Il punto è che il negoziato diretto tra palestinesi e israeliani, cominciato il 2
settembre scorso, rischia di naufragare per la ripresa dell’edificazione di colonie.
Secondo le ultime indiscrezioni, il premier Netanyahu è impegnato nello sforzo per
arrivare ad un’intesa prima della fine della moratoria. Intanto sul terreno il clima
continua a rimanere incandescente, tanto che la polizia israeliana ha vietato per
oggi l'accesso alla Spianata delle Moschee ai fedeli musulmani di sesso maschile con
meno di 50 anni, per timore di nuovi disordini. Mercoledì scorso un palestinese è
stato ucciso da parte di una guardia giurata che vigilava sulla sicurezza di coloni
ebrei nel quartiere arabo di Silwan. Dalla 65.ma Assemblea generale dell’Onu
il presidente Usa Obama ha lanciato l’auspicio che presto si possano fare passi avanti
significativi nel processo di pace israelo-palestinese, spingendosi ad augurarsi la
nascita di uno Stato palestinese entro il prossimo anno. Per capire il valore di queste
parole e le possibili prospettive, Stefano Leszczynski ha intervistato Giorgio
Bernardelli, giornalista esperto di Medio Oriente: R. - Il presidente
Obama ha usato l’arma delle parole forti, che è quella poi che riesce a scuotere le
coscienze e l’opinione pubblica. Nella formulazione della sua frase, però, era un
auspicio più che una prospettiva contingente per l’anno prossimo. Obama ha cercato
di mettere in gioco, ieri all’Onu, tutto il suo prestigio internazionale per far sì
che ci sia una pressione su entrambe le parti, affinché questo nodo della moratoria
degli insediamenti si blocchi. D. – Un’importante richiesta di presa di
responsabilità anche nei confronti di Israele, perché il processo di pace vada avanti?
R.
- Oggi il pallino è nelle mani di Israele, fondamentalmente, perché Abu Mazen ha già
detto che accetterebbe anche una moratoria di soli tre mesi con l’obiettivo poi di
arrivare entro i tre mesi alla definizione dei confini. Quindi davvero il “sì” o il
“no” al proseguimento di questo negoziato è nelle mani del governo Netanyahu. Va anche
detto, però, che ieri Obama ha fatto un appello diretto anche ai Paesi arabi e probabilmente
guardando già al passo successivo, nel senso che poi non è detto che, una volta superato
questo scoglio, il negoziato sia un negoziato semplice: a quel punto sì che le scelte
probabilmente più dolorose spetterebbero all’Autorità Palestinese, perché definire
i confini significherebbe decidere quali colonie israeliane mantenere sul terreno.

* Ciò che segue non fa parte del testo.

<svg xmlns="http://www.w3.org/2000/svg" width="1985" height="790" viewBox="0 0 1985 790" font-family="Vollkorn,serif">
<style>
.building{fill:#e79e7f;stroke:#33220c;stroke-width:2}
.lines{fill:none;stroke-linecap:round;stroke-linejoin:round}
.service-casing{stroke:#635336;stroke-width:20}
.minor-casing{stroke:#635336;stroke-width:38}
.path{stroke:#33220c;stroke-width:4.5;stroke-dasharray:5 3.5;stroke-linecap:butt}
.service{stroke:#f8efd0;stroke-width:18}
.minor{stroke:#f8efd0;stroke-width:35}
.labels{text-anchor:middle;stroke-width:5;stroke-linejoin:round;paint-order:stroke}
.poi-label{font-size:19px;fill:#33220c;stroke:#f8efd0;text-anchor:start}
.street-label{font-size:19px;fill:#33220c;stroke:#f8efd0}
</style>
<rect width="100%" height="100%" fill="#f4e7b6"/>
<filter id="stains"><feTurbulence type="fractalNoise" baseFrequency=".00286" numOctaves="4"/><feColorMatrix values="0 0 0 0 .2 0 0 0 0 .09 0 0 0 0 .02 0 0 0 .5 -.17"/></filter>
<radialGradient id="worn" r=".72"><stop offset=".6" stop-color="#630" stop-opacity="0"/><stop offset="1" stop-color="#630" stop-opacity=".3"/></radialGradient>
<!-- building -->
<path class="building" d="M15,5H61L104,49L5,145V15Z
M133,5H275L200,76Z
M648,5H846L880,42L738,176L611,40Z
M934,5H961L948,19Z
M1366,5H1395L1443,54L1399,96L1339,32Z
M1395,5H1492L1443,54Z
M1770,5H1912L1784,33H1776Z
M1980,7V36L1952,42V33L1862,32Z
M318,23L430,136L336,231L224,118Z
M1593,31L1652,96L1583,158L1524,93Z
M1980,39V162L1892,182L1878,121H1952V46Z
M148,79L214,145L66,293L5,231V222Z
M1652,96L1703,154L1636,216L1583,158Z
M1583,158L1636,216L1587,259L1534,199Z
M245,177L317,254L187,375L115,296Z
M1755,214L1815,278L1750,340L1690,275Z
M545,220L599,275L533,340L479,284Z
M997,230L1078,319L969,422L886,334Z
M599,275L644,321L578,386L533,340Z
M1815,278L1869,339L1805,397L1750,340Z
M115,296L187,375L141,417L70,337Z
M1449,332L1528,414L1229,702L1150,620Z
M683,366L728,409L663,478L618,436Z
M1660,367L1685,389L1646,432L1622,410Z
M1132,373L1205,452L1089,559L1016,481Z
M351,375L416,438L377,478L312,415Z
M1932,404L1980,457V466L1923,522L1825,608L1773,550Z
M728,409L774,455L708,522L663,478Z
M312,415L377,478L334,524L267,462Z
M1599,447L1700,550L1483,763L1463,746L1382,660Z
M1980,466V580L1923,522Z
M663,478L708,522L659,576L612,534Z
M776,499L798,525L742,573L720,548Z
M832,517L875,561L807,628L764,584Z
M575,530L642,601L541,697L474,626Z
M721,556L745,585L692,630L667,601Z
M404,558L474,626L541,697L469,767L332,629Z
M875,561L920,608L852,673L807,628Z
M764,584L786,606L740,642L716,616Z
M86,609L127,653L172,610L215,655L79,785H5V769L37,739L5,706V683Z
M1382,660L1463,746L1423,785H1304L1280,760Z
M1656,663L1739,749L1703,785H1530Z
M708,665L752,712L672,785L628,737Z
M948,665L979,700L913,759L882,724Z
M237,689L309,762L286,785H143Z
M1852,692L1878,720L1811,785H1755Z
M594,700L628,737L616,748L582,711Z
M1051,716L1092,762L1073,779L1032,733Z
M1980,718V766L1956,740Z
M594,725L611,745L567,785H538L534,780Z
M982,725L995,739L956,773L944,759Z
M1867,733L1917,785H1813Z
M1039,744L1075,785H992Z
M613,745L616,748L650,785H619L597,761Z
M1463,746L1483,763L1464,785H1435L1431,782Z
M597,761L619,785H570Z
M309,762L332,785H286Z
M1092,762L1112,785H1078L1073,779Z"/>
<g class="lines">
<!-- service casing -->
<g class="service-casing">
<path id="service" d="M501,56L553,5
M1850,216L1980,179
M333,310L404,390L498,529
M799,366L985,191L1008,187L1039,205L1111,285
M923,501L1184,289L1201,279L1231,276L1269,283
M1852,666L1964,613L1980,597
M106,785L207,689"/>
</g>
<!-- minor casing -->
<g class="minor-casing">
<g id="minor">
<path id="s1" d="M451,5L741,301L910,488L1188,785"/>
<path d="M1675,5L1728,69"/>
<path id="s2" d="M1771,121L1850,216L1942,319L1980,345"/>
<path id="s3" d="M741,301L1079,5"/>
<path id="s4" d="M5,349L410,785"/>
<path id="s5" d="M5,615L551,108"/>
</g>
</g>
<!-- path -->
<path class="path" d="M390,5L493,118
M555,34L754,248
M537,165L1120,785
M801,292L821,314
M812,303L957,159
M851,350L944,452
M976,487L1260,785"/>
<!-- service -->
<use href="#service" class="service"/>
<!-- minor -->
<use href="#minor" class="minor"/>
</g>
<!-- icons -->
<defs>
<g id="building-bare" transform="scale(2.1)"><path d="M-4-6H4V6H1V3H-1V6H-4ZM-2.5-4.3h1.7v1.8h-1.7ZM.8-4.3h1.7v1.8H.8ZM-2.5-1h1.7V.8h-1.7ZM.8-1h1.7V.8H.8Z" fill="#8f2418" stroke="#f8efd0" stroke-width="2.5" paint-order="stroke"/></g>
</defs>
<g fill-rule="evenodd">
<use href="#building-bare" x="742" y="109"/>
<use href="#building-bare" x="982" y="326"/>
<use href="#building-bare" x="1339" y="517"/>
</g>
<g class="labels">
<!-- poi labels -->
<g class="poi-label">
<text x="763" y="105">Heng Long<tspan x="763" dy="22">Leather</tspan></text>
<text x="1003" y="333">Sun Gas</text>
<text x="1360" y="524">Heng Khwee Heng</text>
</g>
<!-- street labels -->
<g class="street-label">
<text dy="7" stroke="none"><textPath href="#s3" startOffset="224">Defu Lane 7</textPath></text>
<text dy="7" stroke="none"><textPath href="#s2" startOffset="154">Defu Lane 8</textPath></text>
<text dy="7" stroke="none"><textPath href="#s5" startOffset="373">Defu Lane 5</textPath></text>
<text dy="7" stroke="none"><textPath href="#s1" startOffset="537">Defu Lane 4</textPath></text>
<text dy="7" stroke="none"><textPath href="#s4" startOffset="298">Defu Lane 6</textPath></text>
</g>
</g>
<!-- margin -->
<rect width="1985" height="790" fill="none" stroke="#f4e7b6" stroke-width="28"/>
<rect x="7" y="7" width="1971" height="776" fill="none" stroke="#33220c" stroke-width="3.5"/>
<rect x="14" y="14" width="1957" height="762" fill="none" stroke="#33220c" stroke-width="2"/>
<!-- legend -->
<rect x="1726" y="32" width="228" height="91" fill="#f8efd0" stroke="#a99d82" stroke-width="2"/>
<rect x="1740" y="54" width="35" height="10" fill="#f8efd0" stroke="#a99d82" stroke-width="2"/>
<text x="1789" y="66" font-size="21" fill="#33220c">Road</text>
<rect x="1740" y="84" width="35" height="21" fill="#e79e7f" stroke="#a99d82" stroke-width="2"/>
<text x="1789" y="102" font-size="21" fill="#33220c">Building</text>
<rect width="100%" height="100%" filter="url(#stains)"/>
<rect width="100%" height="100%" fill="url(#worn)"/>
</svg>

Forse, guardando già a questo ulteriore passo, il presidente Obama ha fatto appello
ai Paesi arabi affinché rispettino quel piano di pace arabo del 2002, su iniziativa
dell’Arabia Saudita, che ipotizza il ripristino delle relazioni diplomatiche con Israele
da parte di tutti i Paesi arabi nel caso si arrivasse ad una pace con i palestinesi.
D. - Quanto la situazione continui a rimanere tesa lo dimostra anche
l’intervento del presidente iraniano Ahmadinejad: non sono mancate accuse
esplicite ad Israele e agli Usa, nonché la chiusura al dialogo proposto da parte della
Casa Bianca…
R. - Ahmadinejad svolge il suo ruolo che è quello,
appunto, di giocare sullo scontro e di non creare alcuna possibilità per questo negoziato.
Ahmadinejad e non solo, perché anche Hamas sta lavorando decisamente contro questo
negoziato. Se fallisse questo negozio, la prospettiva sarebbe quella di uno scontro
a livello molto alto. Credo che la Comunità internazionale debba avere chiaro questo.
Ovviamente questa è una prospettiva che tutti crediamo molto, molto grave!